What this does, at the very least, is make it very hard to tell what’s real human traffic—that is, a person navigating to a website and looking at a screen—versus a robot doing the same thing. That’s going to make it very difficult to get accurate data about bot traffic, and TollBit predicts that the amount of “human” traffic will probably rebound once user agents become more common, but that’s only because trackers won’t be able to tell the difference between them and actual people.
You can see the impetus to get bots to self-identify, but let’s assume that doesn’t happen, and a significant amount of traffic falls into this gray area: seemingly human but not behaving as such. Those ersatz humans won’t ever interact with advertising, and once that becomes evident, it will cheapen the value of advertising on the web overall. We may never technically reach Google Zero, but margins will be stripped so low that Google 30 might look more like Google 10.
The content AI craves
Something else the TollBit report reveals, though, is what kind of content appears to be of greatest interest to the AI crawlers, or rather, the people using AI engines for discovery. While the data isn’t definitive, it’s fair to conclude that if a particular category of content is being scraped more often, there are more people sending AI crawlers and user agents to get it. That, in turn, might help guide content strategy.
By far the No. 1 category being scraped is B2B content, followed by parenting, sports, and consumer tech. Parenting, in fact, saw a big increase this past quarter, meaning more people are turning to AI portals for answers about parenting issues. If you produce content for parents (and this applies to any category that’s highly crawled by AI), you should consider a few things:
- Your content is at high risk of substitution by AI answers.
- That means it’s valuable to AI companies.
- You can point to the data as leverage in licensing negotiations (or a lawsuit).
It sounds simple, but getting a major AI provider to license your content isn’t something that any site can do. OpenAI, by far the most prolific deal-maker, has signed only a few dozen agreements. And lawsuits are costly.
If you’re a parenting site, you’re not just going to stop doing parenting content, so you have a choice: block the bots, or let them crawl to ensure your presence in AI answers. While the referral traffic remains negligible (we’re effectively already at “ChatGPT Zero”), there are intangibles, mostly brand presence, that being in an AI answer provide.

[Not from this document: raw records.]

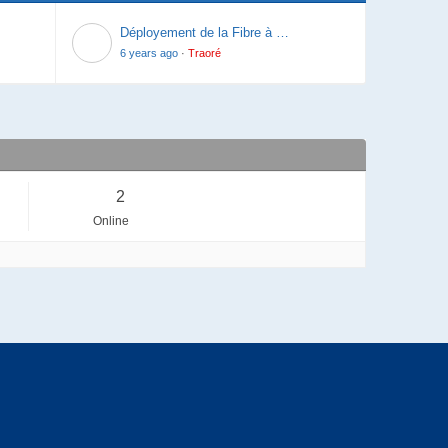
Last post
Déployement de la Fibre à …
6 years ago
·
Traoré
2
Online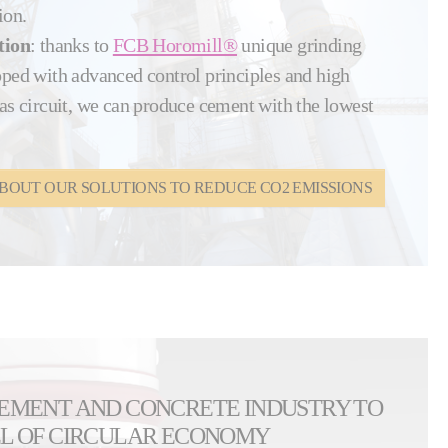
ion.
tion
: thanks to
FCB Horomill®
unique grinding
pped with advanced control principles and high
as circuit, we can produce cement with the lowest
BOUT OUR SOLUTIONS TO REDUCE CO2 EMISSIONS
CEMENT AND CONCRETE INDUSTRY TO
EL OF CIRCULAR ECONOMY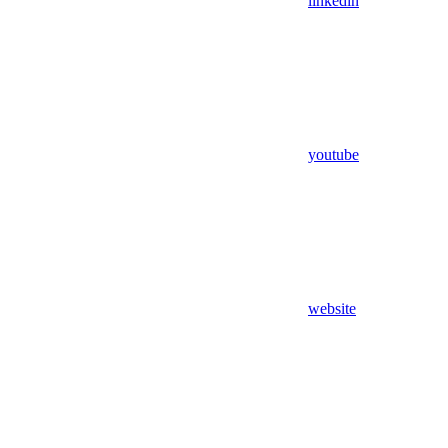
linkedin
youtube
website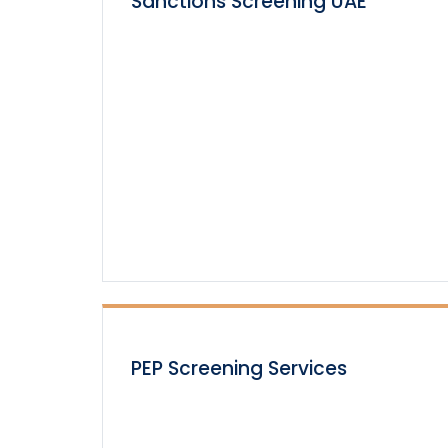
Sanctions Screening UAE
PEP Screening Services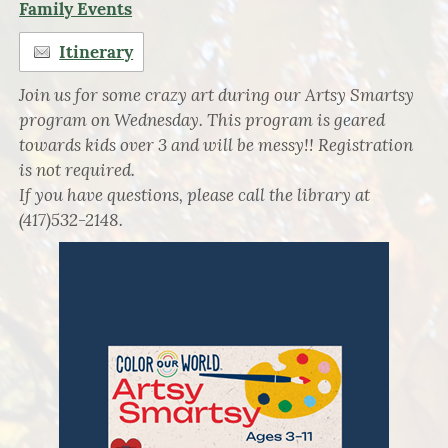
Family Events
Itinerary
Join us for some crazy art during our Artsy Smartsy
program on Wednesday. This program is geared
towards kids over 3 and will be messy!! Registration
is not required.
If you have questions, please call the library at
(417)532-2148.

You can’t build a business on intangibles, though, and that leaves the other option: blocking—or rather, redirecting bots to a paywall. TollBit’s data does show that more bots than before are being successfully redirected to “forbidden” pages or hitting the company’s own paywalls.
The illusion of control
The key question, though, which the report doesn’t answer, is how many of those bots are actually paying up? The lack of answer suggests the number is quite low, and that’s because it’s simply too easy to access the content in another way. As the report describes, there are sophisticated ways for AI companies to use relays, third-party systems, and different species of bots to scrape content. And the “gray” status of consumer browser agents makes things even murkier. The number of ways to access blocked content are myriad.
That’s ultimately why TollBit has taken its stance that bots should be required to self-identify, backed by legal teeth. It’s hard to imagine AI companies self-regulating in the interest of another industry—in this case, the media—without some kind of regulatory pressure. Otherwise, we can look forward to something else: a lot more paywalls on parenting sites.